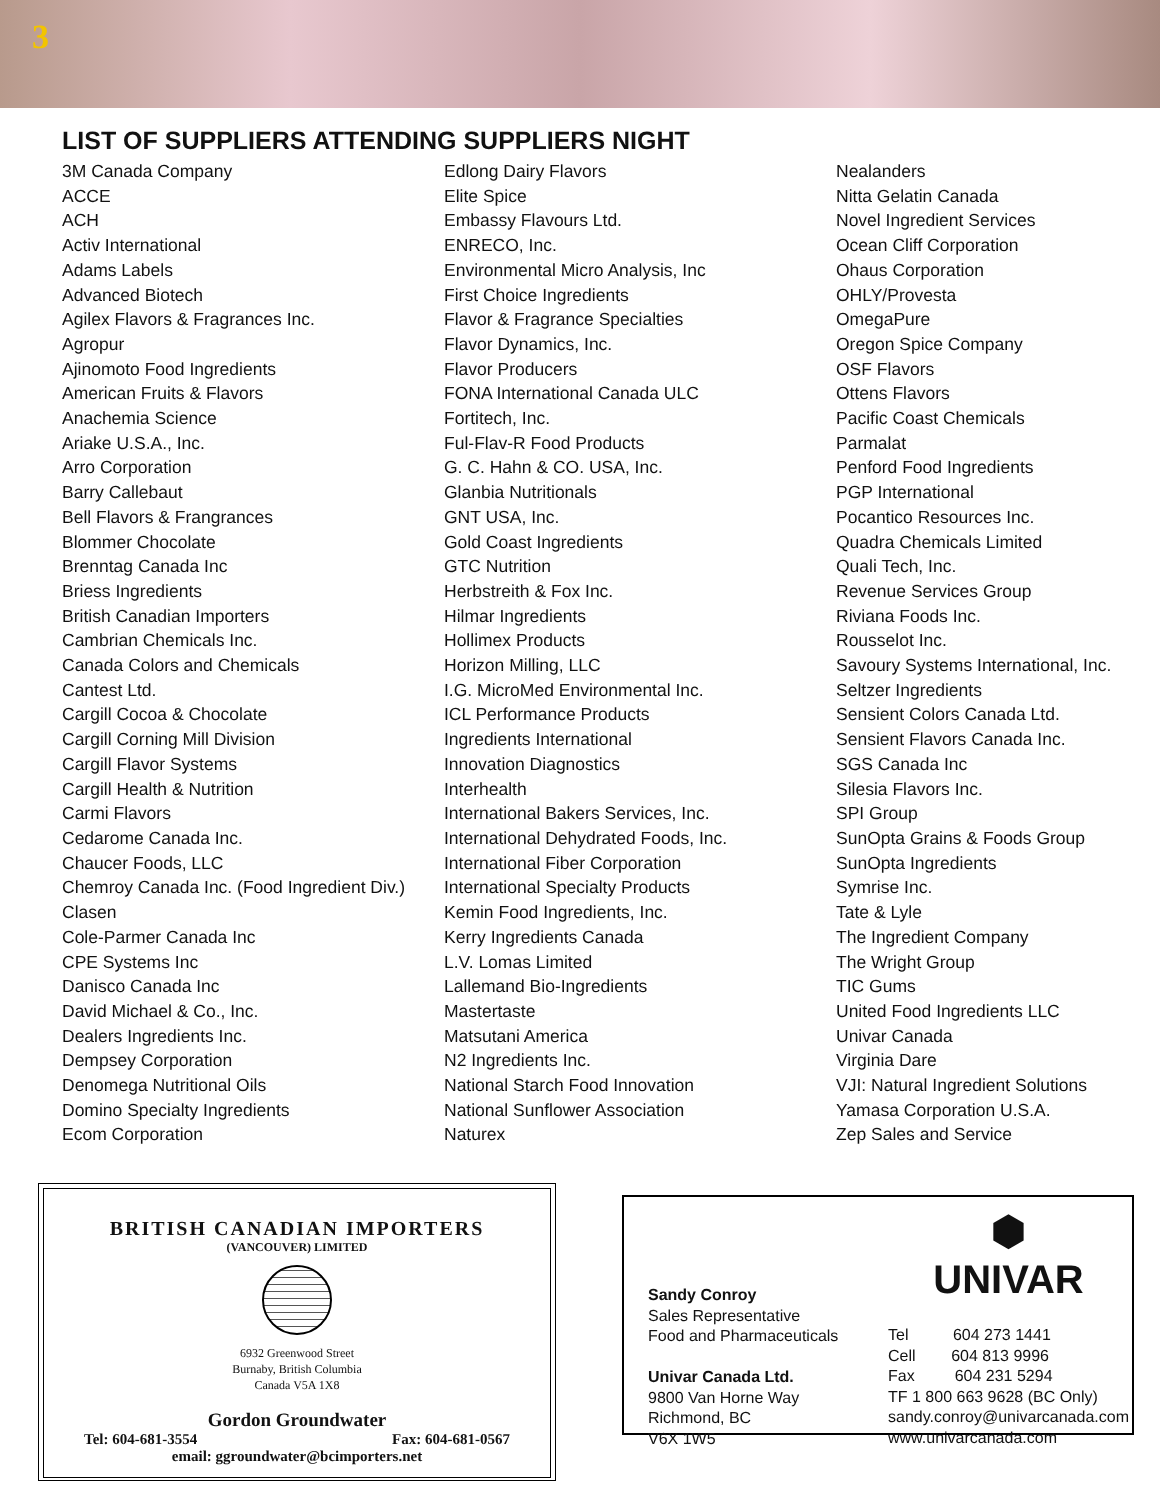3
LIST OF SUPPLIERS ATTENDING SUPPLIERS NIGHT
3M Canada Company
ACCE
ACH
Activ International
Adams Labels
Advanced Biotech
Agilex Flavors & Fragrances Inc.
Agropur
Ajinomoto Food Ingredients
American Fruits & Flavors
Anachemia Science
Ariake U.S.A., Inc.
Arro Corporation
Barry Callebaut
Bell Flavors & Frangrances
Blommer Chocolate
Brenntag Canada Inc
Briess Ingredients
British Canadian Importers
Cambrian Chemicals Inc.
Canada Colors and Chemicals
Cantest Ltd.
Cargill Cocoa & Chocolate
Cargill Corning Mill Division
Cargill Flavor Systems
Cargill Health & Nutrition
Carmi Flavors
Cedarome Canada Inc.
Chaucer Foods, LLC
Chemroy Canada Inc. (Food Ingredient Div.)
Clasen
Cole-Parmer Canada Inc
CPE Systems Inc
Danisco Canada Inc
David Michael & Co., Inc.
Dealers Ingredients Inc.
Dempsey Corporation
Denomega Nutritional Oils
Domino Specialty Ingredients
Ecom Corporation
Edlong Dairy Flavors
Elite Spice
Embassy Flavours Ltd.
ENRECO, Inc.
Environmental Micro Analysis, Inc
First Choice Ingredients
Flavor & Fragrance Specialties
Flavor Dynamics, Inc.
Flavor Producers
FONA International Canada ULC
Fortitech, Inc.
Ful-Flav-R Food Products
G. C. Hahn & CO. USA, Inc.
Glanbia Nutritionals
GNT USA, Inc.
Gold Coast Ingredients
GTC Nutrition
Herbstreith & Fox Inc.
Hilmar Ingredients
Hollimex Products
Horizon Milling, LLC
I.G. MicroMed Environmental Inc.
ICL Performance Products
Ingredients International
Innovation Diagnostics
Interhealth
International Bakers Services, Inc.
International Dehydrated Foods, Inc.
International Fiber Corporation
International Specialty Products
Kemin Food Ingredients, Inc.
Kerry Ingredients Canada
L.V. Lomas Limited
Lallemand Bio-Ingredients
Mastertaste
Matsutani America
N2 Ingredients Inc.
National Starch Food Innovation
National Sunflower Association
Naturex
Nealanders
Nitta Gelatin Canada
Novel Ingredient Services
Ocean Cliff Corporation
Ohaus Corporation
OHLY/Provesta
OmegaPure
Oregon Spice Company
OSF Flavors
Ottens Flavors
Pacific Coast Chemicals
Parmalat
Penford Food Ingredients
PGP International
Pocantico Resources Inc.
Quadra Chemicals Limited
Quali Tech, Inc.
Revenue Services Group
Riviana Foods Inc.
Rousselot Inc.
Savoury Systems International, Inc.
Seltzer Ingredients
Sensient Colors Canada Ltd.
Sensient Flavors Canada Inc.
SGS Canada Inc
Silesia Flavors Inc.
SPI Group
SunOpta Grains & Foods Group
SunOpta Ingredients
Symrise Inc.
Tate & Lyle
The Ingredient Company
The Wright Group
TIC Gums
United Food Ingredients LLC
Univar Canada
Virginia Dare
VJI: Natural Ingredient Solutions
Yamasa Corporation U.S.A.
Zep Sales and Service
BRITISH CANADIAN IMPORTERS
(VANCOUVER) LIMITED
6932 Greenwood Street
Burnaby, British Columbia
Canada V5A 1X8
Gordon Groundwater
Tel: 604-681-3554 Fax: 604-681-0567
email: ggroundwater@bcimporters.net
Sandy Conroy
Sales Representative
Food and Pharmaceuticals
Univar Canada Ltd.
9800 Van Horne Way
Richmond, BC
V6X 1W5
⬢
UNIVAR
Tel 604 273 1441
Cell 604 813 9996
Fax 604 231 5294
TF 1 800 663 9628 (BC Only)
sandy.conroy@univarcanada.com
www.univarcanada.com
------------------------------
* **What is required**
In repeating the lines above, keep the wording exact and leave every picture out.

* **Response to the task**
3
LIST OF SUPPLIERS ATTENDING SUPPLIERS NIGHT
3M Canada Company
ACCE
ACH
Activ International
Adams Labels
Advanced Biotech
Agilex Flavors & Fragrances Inc.
Agropur
Ajinomoto Food Ingredients
American Fruits & Flavors
Anachemia Science
Ariake U.S.A., Inc.
Arro Corporation
Barry Callebaut
Bell Flavors & Frangrances
Blommer Chocolate
Brenntag Canada Inc
Briess Ingredients
British Canadian Importers
Cambrian Chemicals Inc.
Canada Colors and Chemicals
Cantest Ltd.
Cargill Cocoa & Chocolate
Cargill Corning Mill Division
Cargill Flavor Systems
Cargill Health & Nutrition
Carmi Flavors
Cedarome Canada Inc.
Chaucer Foods, LLC
Chemroy Canada Inc. (Food Ingredient Div.)
Clasen
Cole-Parmer Canada Inc
CPE Systems Inc
Danisco Canada Inc
David Michael & Co., Inc.
Dealers Ingredients Inc.
Dempsey Corporation
Denomega Nutritional Oils
Domino Specialty Ingredients
Ecom Corporation
Edlong Dairy Flavors
Elite Spice
Embassy Flavours Ltd.
ENRECO, Inc.
Environmental Micro Analysis, Inc
First Choice Ingredients
Flavor & Fragrance Specialties
Flavor Dynamics, Inc.
Flavor Producers
FONA International Canada ULC
Fortitech, Inc.
Ful-Flav-R Food Products
G. C. Hahn & CO. USA, Inc.
Glanbia Nutritionals
GNT USA, Inc.
Gold Coast Ingredients
GTC Nutrition
Herbstreith & Fox Inc.
Hilmar Ingredients
Hollimex Products
Horizon Milling, LLC
I.G. MicroMed Environmental Inc.
ICL Performance Products
Ingredients International
Innovation Diagnostics
Interhealth
International Bakers Services, Inc.
International Dehydrated Foods, Inc.
International Fiber Corporation
International Specialty Products
Kemin Food Ingredients, Inc.
Kerry Ingredients Canada
L.V. Lomas Limited
Lallemand Bio-Ingredients
Mastertaste
Matsutani America
N2 Ingredients Inc.
National Starch Food Innovation
National Sunflower Association
Naturex
Nealanders
Nitta Gelatin Canada
Novel Ingredient Services
Ocean Cliff Corporation
Ohaus Corporation
OHLY/Provesta
OmegaPure
Oregon Spice Company
OSF Flavors
Ottens Flavors
Pacific Coast Chemicals
Parmalat
Penford Food Ingredients
PGP International
Pocantico Resources Inc.
Quadra Chemicals Limited
Quali Tech, Inc.
Revenue Services Group
Riviana Foods Inc.
Rousselot Inc.
Savoury Systems International, Inc.
Seltzer Ingredients
Sensient Colors Canada Ltd.
Sensient Flavors Canada Inc.
SGS Canada Inc
Silesia Flavors Inc.
SPI Group
SunOpta Grains & Foods Group
SunOpta Ingredients
Symrise Inc.
Tate & Lyle
The Ingredient Company
The Wright Group
TIC Gums
United Food Ingredients LLC
Univar Canada
Virginia Dare
VJI: Natural Ingredient Solutions
Yamasa Corporation U.S.A.
Zep Sales and Service
BRITISH CANADIAN IMPORTERS
(VANCOUVER) LIMITED
6932 Greenwood Street
Burnaby, British Columbia
Canada V5A 1X8
Gordon Groundwater
Tel: 604-681-3554 Fax: 604-681-0567
email: ggroundwater@bcimporters.net
Sandy Conroy
Sales Representative
Food and Pharmaceuticals
Univar Canada Ltd.
9800 Van Horne Way
Richmond, BC
V6X 1W5
⬢
UNIVAR
Tel 604 273 1441
Cell 604 813 9996
Fax 604 231 5294
TF 1 800 663 9628 (BC Only)
sandy.conroy@univarcanada.com
www.univarcanada.com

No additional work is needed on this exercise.